Jessica Struthers and Matt Bock of Blaine, Wash., had been mourning the death of their daughter, Ava, for less than a year when they found out someone stole her identity to claim her as a tax deduction.

Now ABC News reports the grieving couple must prove to the IRS that Ava really was their daughter.

The IRS wants information, but it's a one-way street.

"We were shocked. Who does this?" Struthers tells ABC News. "And of course, we want to know who, and they won't tell you."The culprit allegedly received a federal tax return worth several thousand dollars thanks to stealing Ava's Social Security number.

"It makes me sick," Struthers tells the network -- especially now that the burden of proof falls on her and husband, rather than the thief.

The couple lives in Blaine (in the northwest tip of Washington state on the Canadian border) with their three sons and a foster child they are working to adopt.

Ava was born in November 2007. ABC News reports she was was a twin who made a habit of running on the tips of her toes and stretching out the word "Daddy" with delight when he came home from work.

She died in August after she climbed into the family's backyard swimming pool and drowned.

"After she passed away, I feel like a big hole got cut into my heart," Bock tells ABC News.

Because of the theft of their daughters' identity, Struthers tells the network the family has to relive the tragedy day after day.

"You just don't want to talk about it every single day," she adds. "That was supposed to be the closing of the year and trying to move on. It just seems like we can't get past that."

ABC News reports the couple found out Ava's identity had been stolen when Bock's electronic tax filing was rejected about 48 hours after he submitted it.

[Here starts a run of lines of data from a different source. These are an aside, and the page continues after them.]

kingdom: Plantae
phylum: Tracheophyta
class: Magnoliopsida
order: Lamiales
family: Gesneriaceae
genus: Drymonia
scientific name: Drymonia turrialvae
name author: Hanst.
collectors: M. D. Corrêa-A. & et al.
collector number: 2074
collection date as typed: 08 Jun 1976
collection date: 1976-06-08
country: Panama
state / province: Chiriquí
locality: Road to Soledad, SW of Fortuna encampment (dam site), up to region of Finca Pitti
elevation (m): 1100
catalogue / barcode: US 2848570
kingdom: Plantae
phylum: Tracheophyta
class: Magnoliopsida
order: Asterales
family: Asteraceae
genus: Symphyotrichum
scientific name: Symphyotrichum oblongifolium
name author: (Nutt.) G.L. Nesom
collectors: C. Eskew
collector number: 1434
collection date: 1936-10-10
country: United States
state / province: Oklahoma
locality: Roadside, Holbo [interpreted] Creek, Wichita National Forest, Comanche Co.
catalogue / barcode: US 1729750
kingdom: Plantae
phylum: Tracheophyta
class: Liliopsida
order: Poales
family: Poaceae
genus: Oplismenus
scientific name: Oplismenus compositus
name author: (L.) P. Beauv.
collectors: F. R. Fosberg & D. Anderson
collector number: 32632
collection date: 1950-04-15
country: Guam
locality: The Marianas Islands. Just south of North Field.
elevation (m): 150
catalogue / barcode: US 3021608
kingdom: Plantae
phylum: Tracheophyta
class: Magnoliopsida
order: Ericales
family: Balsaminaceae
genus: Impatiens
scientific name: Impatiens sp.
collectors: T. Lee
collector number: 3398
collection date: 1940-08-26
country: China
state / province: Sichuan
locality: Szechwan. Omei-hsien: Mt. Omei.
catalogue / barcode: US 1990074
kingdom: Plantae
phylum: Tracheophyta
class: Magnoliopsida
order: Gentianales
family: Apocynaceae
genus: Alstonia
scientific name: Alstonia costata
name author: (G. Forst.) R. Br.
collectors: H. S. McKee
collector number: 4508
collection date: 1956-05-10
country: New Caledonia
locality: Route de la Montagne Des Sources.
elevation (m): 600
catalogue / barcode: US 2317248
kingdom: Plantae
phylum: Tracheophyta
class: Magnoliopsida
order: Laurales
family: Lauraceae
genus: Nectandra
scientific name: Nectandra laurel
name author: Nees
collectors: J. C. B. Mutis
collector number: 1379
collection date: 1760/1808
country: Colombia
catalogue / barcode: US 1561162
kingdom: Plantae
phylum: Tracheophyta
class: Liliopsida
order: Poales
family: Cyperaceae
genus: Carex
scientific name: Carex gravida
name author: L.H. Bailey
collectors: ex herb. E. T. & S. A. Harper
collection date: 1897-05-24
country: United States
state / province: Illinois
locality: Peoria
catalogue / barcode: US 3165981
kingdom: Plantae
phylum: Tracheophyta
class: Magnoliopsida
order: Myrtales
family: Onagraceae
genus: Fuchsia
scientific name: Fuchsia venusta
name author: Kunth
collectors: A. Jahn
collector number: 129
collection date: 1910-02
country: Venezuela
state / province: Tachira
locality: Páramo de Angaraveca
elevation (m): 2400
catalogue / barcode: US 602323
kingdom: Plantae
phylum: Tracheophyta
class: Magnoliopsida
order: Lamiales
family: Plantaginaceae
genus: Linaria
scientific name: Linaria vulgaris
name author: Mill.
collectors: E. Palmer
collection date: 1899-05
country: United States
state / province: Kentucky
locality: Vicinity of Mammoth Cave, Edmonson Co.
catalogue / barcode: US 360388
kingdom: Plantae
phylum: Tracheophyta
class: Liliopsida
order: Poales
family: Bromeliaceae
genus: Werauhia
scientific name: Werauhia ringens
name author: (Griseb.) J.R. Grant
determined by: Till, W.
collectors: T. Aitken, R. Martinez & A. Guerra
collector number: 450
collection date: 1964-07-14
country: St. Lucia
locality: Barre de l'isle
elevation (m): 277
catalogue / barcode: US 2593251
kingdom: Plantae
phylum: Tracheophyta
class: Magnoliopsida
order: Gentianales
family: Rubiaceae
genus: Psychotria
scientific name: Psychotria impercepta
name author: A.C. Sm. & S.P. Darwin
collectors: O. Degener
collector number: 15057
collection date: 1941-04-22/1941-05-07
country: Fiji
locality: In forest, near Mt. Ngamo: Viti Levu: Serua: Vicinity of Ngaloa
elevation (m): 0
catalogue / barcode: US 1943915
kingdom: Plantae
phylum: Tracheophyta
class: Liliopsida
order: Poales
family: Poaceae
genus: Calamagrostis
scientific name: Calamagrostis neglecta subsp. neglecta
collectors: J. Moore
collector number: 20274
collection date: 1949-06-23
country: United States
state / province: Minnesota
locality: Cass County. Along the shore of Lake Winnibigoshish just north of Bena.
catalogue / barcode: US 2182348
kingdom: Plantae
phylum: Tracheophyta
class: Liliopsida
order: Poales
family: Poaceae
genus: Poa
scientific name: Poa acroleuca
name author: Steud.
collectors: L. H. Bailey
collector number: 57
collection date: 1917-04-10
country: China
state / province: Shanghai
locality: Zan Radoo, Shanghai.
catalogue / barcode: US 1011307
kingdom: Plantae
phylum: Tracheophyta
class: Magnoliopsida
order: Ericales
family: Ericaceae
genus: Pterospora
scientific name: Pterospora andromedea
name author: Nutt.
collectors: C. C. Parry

At the first, he tells the network, he thought there was some kind of glitch because of Ava's death.

Not knowing Ava had died, an IRS agent told Bock the easiest thing to do to resolve the problem would be to simply leave her off his own filing and try again next year.

"There is no next year," Bock remembers angrily telling the agent.

Children account for about 5 percent of all identity theft victims, Jay Foley, executive director of the Identity Theft Resource Center in San Diego tells ABC News.

The real number is hard to know, he adds, because parents may not notice for years -- if at all.

Death certificates, in most states, are public record. Anyone can search a death registry and find a dead person's name, date of birth, address and Social Security number.

Struthers tells ABC it angers her that the IRS put the burden of proof on her family without trying to nab the guilty party.

"Whoever claimed her does not have the right to claim her," she tells the network.

"I'd like them to go to jail. It's fraud," she adds. "They're messing with the IRS, but the IRS is just going to lay there and take it. They don't care."